Texto:
Para descobrir artistas, Zuffo recomenda que galeristas circulem, promovendo e frequentando exposições coletivas, ficando de olho nas residências artísticas e transitando em museus.

Ela considera que, para começar, um número razoável é de até quatro artistas, para que eles possam ser bem trabalhados.

"É muito importante ter um recorte. Quando fui abrir minha galeria, fiz uma série de consultorias e me foquei em pequenos formatos, com trabalhos de mulheres, ligados à transcendência", afirma Vanessa Monteze, que abriu a galeria ArteFasam em 2019 em Belo Horizonte e em 2022 se estabeleceu também em São Paulo.

Serviços de curadoria ajudam a fazer a seleção e também auxiliam no relacionamento com outros atores do mercado de arte, por exemplo, indicando para outras exposições ou instituições o artista escolhido por uma galeria.

Dados para análise:
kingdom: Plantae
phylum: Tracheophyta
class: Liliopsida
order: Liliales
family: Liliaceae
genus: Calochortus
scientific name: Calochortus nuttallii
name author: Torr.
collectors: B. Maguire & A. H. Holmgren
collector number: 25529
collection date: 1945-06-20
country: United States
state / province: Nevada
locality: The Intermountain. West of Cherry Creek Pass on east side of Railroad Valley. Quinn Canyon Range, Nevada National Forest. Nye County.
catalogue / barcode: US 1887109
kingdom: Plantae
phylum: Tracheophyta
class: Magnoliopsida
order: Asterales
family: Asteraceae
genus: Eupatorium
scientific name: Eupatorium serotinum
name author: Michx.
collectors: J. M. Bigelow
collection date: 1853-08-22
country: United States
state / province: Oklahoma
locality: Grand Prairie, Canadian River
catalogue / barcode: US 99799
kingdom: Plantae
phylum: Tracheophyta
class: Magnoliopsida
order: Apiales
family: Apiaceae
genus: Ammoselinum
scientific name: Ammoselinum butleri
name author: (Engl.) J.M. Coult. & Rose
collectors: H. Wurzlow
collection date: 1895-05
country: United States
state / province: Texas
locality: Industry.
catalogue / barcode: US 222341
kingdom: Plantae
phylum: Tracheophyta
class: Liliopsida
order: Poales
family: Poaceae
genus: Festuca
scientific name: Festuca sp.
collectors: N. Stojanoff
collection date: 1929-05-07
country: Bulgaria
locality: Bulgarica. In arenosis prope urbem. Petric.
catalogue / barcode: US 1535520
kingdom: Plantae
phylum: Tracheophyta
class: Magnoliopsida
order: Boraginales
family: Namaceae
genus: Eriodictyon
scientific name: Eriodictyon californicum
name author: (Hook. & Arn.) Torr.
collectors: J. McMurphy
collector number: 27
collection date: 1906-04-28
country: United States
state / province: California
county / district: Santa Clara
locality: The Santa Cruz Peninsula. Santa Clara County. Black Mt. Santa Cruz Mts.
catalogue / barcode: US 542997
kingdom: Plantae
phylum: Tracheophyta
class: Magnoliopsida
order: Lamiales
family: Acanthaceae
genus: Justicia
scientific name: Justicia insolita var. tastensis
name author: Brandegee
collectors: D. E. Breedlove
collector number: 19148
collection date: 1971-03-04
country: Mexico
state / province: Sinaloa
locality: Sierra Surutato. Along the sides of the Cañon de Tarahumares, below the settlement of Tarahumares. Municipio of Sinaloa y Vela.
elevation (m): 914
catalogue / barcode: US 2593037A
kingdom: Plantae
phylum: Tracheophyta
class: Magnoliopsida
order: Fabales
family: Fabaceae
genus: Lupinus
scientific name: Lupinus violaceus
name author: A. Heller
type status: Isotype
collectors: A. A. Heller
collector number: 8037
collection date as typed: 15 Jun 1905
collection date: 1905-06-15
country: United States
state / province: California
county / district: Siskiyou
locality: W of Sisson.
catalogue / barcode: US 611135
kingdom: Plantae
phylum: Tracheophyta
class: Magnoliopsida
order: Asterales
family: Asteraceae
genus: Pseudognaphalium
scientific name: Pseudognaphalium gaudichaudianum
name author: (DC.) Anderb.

Instruções de trabalho: Segundo o texto, qual é o número razoável de artistas para começar? Por favor, responda em uma frase.

Sua resposta: Para começar, um número razoável é de até quatro artistas, para que eles possam ser bem trabalhados.